The positioning of O’Brien as the fool sets everyone up for what they’re in for, a madcap travelogue that tells you little about the history or legacy of a place but one which unleashes a big American idiot on lands abroad.

In Finland, Conan sees the aurora borealis, on his laptop. But he dons a folksy costume and has a very amusing exchange with a monosyllabic Finn who informs him that no, no-one dresses like that.

Its success as a very, very funny experience hinges on O’Brien being as silly and absurd as he can.

And many of the locals are often game. In County Limerick, Ireland, a genealogist has traced O’Brien’s roots to the village of Galbally from which his great-grandfather Thomas, a worker for a tenant farmer, hailed, he finds another O’Brien.

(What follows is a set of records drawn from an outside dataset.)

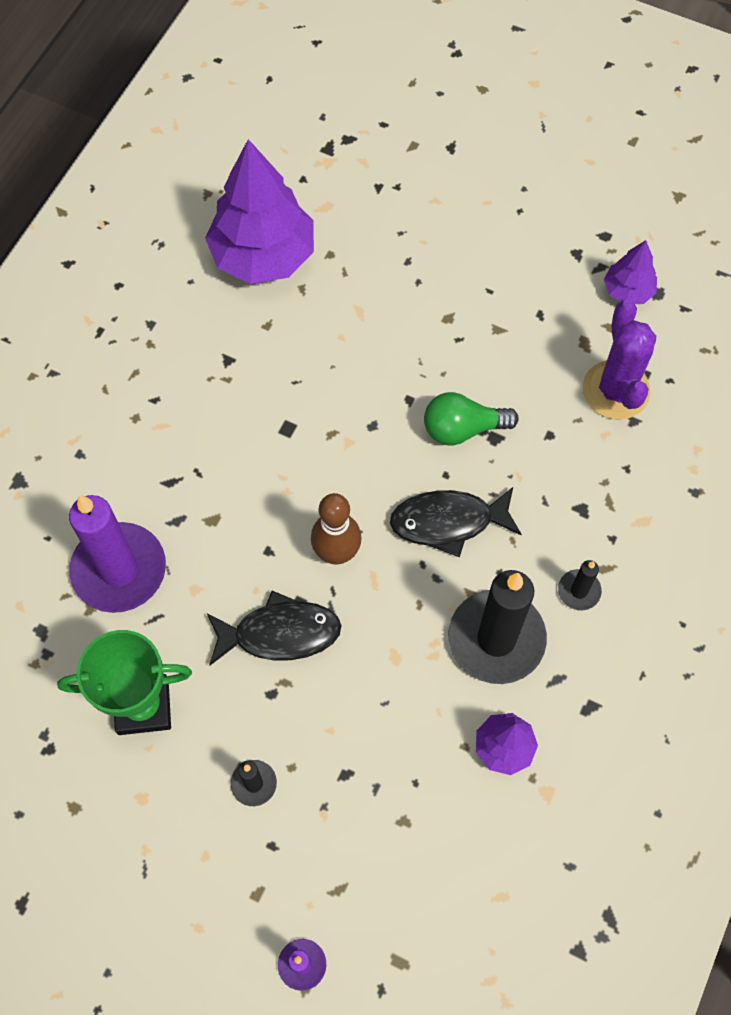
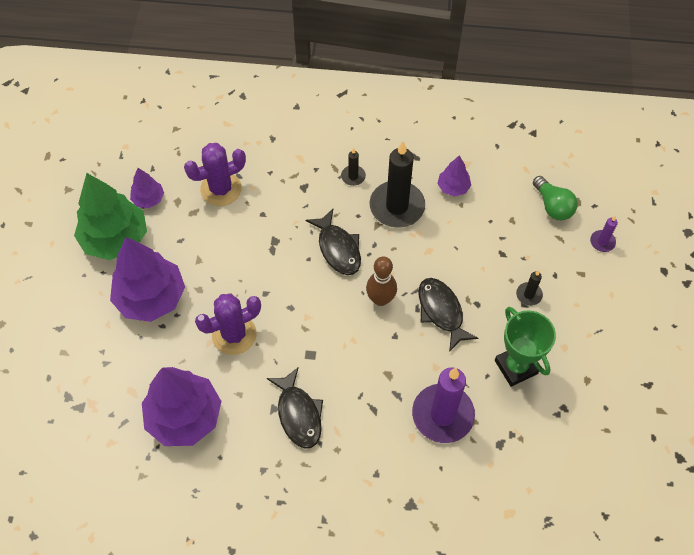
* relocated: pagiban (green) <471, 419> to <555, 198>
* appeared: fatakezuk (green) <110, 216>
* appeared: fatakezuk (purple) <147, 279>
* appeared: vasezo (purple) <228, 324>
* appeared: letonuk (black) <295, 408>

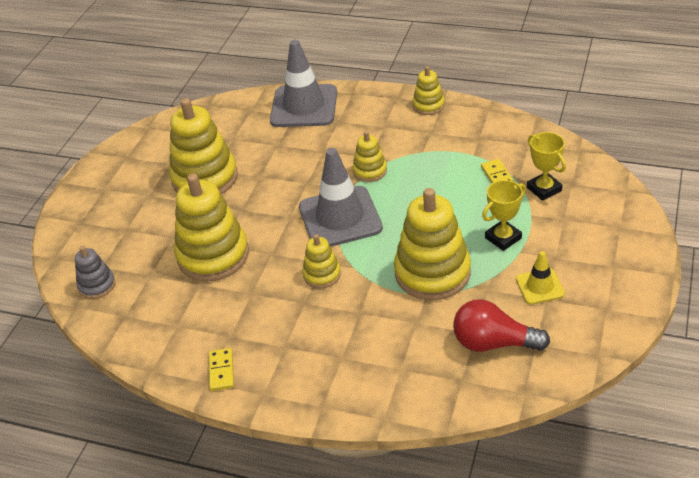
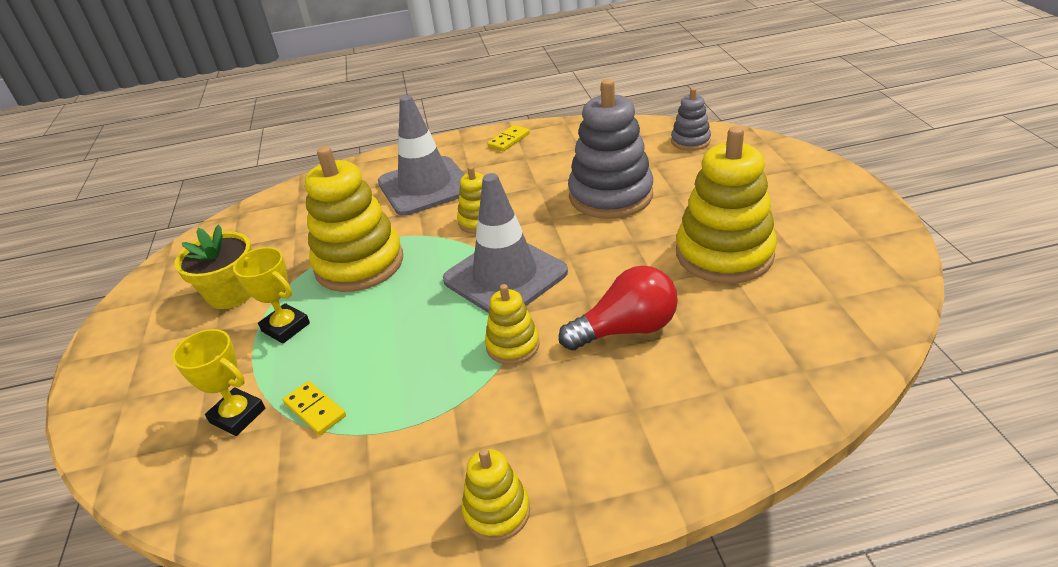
* relocated: vuzolen (grey) <303, 83> to <421, 155>
* colour: zuvobubak (yellow) <211, 227> to zuvobubak (grey) <610, 149>
* spun:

The old man insists they are of no relation, but he would be happy to claim him for money. A tenner is not enough, but 200,000 euros would do.

Conan O’Brien Must Go is a wild experience and it perfectly distills why O’Brien invokes such deep devotion. When he’s willing to do whatever it takes to make it funny, it’s hard to reject that effort. He knows what he is doing.

His appearance on Hot Ones was a stroke of genius. It appears to be one of the few promotional stops, if not only, O’Brien has done for Conan O’Brien Must Go but either he or his team knew that if he didn’t hold back, it would go viral, which it did.

As he suffered and cried, dousing his nipples in hot sauce, on a platform that still attracts millions of young people, he exclaimed, “These aren’t the rantings of someone who’s had some bad chemicals and overdid it to be funny and relevant to people who are at least 50 years younger than him.”

O’Brien will always overdo it, he will never temper himself, and that’s why he remains one of the best.